第2部:消え去った古い契約とは?
1、序論
ある時私は、伝道集会の説教を終えて、集会に参加された人々に挨拶するために急いで入り口に向かっていました。そこに、急に道を遮る3人の若者が現れました。その中の一人が私に大きな声で聞いて来ました。「牧師先生、私たちは今日の夜、先生が戒めに対して従順であるようにと強調して、あたかも私たちが、古い契約の中に生きているかのように主張なさる説教を聞いてとても失望しました。牧師先生は、私たちが新しい契約の時代に生きているのだから、恵みだけで救われるという事実が分からないのですか?」
その若者は、十戒は古い契約であり十字架で廃されたので、恵みによって救われた現代のクリスチャンは、古い契約である十戒はもう適用される事はないと信じていました。その若者のそのような考えは、今日の多くのクリスチャンたちが持っている確信を、そのまま反映しているものです。しかし、そのような確信を聖書の言葉で証明できるでしょうか?もし証明できるとするなら、私たちは恐ろしい律法主義に陥ることがないように、その教えを確実に学ぶ必要があります。しかし反対に、十戒が今も有効であるならば、神様が下さったこの道徳的教訓を一つでも無視することは、神様への致命的な反逆となることでしょう。

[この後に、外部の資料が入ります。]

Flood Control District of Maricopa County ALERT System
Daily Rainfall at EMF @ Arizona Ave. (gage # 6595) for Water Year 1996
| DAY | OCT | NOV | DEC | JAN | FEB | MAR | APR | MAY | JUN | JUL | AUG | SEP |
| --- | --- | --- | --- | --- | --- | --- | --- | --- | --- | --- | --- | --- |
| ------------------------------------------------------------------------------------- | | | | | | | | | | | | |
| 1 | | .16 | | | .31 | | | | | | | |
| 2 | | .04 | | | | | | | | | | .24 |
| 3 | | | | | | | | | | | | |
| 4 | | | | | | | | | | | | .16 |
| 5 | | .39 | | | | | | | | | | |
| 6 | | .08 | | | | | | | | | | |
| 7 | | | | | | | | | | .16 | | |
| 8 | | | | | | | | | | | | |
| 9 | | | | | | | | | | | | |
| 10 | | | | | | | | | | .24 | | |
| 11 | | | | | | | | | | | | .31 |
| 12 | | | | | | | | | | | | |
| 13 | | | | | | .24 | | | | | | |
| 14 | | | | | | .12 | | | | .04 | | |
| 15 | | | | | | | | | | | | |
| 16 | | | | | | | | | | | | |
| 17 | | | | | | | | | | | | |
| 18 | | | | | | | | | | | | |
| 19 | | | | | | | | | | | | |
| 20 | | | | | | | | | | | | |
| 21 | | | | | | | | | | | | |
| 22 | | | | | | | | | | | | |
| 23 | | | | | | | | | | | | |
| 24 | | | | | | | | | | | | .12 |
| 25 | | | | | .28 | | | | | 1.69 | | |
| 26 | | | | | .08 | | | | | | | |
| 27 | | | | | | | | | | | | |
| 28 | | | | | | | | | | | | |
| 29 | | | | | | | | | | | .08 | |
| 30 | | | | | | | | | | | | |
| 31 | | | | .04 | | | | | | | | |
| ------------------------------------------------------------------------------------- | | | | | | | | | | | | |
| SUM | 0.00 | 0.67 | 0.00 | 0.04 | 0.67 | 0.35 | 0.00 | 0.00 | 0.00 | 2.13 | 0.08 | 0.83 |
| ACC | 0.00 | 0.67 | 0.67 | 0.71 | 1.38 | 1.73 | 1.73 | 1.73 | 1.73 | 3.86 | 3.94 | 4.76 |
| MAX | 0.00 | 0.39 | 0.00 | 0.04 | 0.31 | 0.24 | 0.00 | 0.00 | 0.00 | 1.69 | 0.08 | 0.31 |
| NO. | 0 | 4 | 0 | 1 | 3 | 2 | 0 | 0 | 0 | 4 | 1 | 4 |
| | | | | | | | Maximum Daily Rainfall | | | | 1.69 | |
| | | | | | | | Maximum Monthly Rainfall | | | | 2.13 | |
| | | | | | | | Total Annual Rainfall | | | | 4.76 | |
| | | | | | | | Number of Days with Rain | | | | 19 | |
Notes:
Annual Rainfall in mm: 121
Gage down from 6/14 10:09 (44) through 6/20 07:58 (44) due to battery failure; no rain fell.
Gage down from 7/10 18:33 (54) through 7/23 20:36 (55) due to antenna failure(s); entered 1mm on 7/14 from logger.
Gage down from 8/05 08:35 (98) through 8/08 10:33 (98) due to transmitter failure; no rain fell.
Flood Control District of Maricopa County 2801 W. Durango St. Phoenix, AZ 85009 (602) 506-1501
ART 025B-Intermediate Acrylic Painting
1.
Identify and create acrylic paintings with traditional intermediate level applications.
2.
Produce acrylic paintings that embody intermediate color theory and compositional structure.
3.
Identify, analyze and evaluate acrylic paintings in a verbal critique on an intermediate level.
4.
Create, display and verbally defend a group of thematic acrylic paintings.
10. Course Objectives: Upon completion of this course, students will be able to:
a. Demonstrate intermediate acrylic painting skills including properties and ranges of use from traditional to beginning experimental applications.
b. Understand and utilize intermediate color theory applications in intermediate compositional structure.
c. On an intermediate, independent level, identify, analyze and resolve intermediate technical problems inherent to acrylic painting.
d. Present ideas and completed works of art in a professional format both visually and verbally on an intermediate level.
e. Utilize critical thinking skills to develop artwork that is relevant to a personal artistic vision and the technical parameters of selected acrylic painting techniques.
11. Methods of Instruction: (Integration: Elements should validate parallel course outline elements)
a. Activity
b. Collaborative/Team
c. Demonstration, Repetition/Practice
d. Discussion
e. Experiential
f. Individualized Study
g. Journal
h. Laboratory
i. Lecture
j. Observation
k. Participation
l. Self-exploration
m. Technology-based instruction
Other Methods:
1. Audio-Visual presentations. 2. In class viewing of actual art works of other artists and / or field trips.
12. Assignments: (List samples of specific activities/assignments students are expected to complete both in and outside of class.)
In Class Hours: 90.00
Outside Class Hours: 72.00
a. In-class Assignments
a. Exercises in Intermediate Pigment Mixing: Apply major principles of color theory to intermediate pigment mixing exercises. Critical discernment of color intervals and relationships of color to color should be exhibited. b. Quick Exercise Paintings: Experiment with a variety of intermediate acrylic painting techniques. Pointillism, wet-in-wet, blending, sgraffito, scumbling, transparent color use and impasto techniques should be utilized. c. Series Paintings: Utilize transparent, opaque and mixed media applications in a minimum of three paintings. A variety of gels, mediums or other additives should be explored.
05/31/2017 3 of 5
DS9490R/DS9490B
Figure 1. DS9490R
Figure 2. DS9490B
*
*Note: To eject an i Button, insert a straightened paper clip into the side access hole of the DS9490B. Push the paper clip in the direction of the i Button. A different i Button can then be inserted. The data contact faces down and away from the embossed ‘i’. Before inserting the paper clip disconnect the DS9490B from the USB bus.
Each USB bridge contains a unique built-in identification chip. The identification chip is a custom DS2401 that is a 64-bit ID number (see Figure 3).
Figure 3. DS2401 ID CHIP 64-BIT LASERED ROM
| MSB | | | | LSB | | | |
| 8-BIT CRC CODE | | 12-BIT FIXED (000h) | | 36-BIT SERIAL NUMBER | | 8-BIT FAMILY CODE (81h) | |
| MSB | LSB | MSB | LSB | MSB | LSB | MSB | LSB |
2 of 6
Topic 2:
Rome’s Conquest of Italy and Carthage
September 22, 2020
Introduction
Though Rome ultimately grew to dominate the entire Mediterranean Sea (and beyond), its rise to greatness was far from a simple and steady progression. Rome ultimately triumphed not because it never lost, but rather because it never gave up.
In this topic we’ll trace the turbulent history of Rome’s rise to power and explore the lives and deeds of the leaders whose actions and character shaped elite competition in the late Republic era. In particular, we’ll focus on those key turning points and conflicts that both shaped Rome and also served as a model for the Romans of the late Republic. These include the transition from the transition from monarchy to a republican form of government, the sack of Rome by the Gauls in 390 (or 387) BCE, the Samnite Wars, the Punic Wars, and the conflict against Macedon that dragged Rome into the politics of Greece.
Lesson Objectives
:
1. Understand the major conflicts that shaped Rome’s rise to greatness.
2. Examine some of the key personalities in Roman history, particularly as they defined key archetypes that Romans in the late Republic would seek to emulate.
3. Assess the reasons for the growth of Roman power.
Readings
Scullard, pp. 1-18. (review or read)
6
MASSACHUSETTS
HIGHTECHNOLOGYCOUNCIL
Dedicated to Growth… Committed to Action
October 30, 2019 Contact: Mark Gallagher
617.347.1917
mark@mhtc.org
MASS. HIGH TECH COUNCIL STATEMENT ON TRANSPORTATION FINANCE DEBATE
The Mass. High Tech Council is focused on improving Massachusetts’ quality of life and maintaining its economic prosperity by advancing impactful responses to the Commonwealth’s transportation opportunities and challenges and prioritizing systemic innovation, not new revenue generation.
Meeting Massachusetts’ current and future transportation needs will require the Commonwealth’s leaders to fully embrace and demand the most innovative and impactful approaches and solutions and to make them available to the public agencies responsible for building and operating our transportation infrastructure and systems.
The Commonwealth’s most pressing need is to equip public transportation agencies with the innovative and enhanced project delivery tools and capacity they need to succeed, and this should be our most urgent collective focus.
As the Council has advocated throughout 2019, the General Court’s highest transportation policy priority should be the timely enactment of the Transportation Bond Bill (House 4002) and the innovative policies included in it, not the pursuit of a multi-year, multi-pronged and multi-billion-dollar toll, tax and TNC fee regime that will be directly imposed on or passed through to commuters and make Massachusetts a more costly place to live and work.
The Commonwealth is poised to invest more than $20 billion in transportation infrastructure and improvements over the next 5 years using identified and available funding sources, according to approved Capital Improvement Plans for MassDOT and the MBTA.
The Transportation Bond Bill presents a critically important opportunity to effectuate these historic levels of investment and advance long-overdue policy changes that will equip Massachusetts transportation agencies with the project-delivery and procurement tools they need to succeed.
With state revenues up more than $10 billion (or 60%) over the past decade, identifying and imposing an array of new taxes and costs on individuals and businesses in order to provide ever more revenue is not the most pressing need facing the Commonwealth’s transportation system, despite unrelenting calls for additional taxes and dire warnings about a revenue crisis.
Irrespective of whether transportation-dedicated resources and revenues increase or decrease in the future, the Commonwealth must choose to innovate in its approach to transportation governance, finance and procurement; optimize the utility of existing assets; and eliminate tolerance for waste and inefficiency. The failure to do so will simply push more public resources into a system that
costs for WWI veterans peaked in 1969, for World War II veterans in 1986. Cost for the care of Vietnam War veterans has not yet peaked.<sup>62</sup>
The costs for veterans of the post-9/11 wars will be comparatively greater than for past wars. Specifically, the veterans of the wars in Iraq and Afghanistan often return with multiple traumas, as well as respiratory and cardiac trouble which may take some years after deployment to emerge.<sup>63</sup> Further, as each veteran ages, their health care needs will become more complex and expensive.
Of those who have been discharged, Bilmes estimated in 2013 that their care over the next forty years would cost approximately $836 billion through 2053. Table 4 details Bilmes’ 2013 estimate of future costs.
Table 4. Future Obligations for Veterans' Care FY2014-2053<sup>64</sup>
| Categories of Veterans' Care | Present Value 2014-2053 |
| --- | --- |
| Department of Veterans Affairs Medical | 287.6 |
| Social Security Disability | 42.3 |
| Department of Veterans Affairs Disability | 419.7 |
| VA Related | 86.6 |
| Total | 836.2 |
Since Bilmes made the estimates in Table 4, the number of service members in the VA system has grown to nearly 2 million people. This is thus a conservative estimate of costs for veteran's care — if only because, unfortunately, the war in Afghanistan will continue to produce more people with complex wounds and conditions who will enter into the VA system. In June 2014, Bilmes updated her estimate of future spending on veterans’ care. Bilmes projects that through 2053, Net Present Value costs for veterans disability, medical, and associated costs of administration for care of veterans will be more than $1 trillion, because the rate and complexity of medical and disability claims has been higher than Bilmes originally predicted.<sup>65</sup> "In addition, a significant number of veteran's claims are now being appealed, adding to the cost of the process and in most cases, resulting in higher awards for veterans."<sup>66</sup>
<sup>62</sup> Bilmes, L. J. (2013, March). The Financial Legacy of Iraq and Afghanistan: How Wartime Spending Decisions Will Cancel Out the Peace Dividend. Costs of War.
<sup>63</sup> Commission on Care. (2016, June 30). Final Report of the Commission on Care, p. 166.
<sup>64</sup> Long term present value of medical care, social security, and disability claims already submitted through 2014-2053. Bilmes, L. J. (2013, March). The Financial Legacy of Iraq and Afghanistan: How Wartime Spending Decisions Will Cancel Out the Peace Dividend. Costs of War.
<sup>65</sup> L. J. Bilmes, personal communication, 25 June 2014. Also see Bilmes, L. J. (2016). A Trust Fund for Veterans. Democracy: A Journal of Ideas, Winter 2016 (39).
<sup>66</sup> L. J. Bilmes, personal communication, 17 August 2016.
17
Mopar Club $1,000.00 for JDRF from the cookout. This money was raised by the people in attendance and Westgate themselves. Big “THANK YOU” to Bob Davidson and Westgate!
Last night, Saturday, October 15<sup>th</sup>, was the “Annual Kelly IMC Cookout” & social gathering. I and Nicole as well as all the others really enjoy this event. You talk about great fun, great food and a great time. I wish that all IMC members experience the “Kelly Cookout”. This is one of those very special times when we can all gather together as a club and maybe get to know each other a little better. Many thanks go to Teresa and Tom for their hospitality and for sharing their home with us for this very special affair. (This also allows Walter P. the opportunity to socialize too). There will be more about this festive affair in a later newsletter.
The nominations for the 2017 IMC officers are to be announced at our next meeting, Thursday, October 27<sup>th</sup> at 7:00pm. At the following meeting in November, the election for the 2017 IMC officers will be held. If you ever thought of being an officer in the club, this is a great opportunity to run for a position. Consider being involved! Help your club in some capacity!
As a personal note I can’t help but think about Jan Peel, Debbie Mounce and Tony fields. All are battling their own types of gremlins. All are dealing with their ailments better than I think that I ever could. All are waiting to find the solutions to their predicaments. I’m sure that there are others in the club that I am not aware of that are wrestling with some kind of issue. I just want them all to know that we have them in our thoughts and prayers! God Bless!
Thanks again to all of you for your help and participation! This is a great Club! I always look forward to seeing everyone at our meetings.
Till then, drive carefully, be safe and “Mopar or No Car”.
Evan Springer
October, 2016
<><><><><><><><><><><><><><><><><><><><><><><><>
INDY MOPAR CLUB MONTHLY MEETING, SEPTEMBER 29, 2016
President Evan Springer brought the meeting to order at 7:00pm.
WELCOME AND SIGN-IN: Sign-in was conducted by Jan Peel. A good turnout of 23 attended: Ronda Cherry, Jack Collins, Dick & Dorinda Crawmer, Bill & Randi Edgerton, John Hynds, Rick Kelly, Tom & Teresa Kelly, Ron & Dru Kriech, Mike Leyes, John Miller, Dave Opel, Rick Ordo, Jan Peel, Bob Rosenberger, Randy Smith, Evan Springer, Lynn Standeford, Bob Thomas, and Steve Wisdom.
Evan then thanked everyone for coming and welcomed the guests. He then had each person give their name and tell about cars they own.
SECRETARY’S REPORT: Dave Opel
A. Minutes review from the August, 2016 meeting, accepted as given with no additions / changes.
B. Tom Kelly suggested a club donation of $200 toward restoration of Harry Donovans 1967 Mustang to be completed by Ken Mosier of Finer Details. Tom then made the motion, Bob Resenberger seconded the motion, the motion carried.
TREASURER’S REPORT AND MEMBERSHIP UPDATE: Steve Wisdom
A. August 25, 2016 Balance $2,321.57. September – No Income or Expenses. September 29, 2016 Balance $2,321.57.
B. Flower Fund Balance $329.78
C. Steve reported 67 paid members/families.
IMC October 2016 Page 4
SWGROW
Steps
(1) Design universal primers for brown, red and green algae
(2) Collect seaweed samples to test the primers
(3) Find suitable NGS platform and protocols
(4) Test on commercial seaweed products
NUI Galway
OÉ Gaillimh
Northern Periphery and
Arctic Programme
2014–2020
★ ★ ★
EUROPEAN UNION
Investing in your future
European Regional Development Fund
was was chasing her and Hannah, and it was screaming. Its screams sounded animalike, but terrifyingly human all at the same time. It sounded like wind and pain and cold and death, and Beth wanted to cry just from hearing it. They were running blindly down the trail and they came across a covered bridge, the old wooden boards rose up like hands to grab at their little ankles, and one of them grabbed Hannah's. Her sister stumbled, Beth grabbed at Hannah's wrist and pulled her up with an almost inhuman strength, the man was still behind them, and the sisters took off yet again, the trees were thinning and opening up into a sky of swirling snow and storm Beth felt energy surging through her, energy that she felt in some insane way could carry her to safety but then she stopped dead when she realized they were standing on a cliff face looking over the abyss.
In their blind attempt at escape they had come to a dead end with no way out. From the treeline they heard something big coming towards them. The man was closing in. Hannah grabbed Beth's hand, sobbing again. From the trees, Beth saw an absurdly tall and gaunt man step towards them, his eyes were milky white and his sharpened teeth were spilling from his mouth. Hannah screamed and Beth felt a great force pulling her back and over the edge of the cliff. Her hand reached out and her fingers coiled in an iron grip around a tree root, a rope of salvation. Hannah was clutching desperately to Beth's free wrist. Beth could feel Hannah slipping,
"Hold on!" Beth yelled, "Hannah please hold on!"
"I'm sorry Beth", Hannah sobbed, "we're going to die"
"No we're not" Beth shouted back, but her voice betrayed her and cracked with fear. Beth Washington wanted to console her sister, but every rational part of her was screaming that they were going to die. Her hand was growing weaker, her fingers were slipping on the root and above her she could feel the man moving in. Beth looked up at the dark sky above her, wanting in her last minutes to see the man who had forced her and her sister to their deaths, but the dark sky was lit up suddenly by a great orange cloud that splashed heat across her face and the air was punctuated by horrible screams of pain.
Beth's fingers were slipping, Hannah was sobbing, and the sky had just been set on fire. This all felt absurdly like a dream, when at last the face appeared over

そこで私たちは、十戒が本当に廃止されたのか、研究したいと思います。旧約聖書では、十戒を契約と言っているところが、何回も出できます。私たちはこの興味ある主題を扱うにあたって、まず、契約とは何かについて調べる必要があります。契約には色んな形態がありますが、基本的にそれは、お互いの約束に基礎を置いた双方の合意を言います。各時代を通して神様は、このような契約に基づいてご自身の民を扱われました。神様は公正で論理的な方ですから「さあ、われわれは互に論じよう」(イザヤ1:18)と私たちを招いておられます。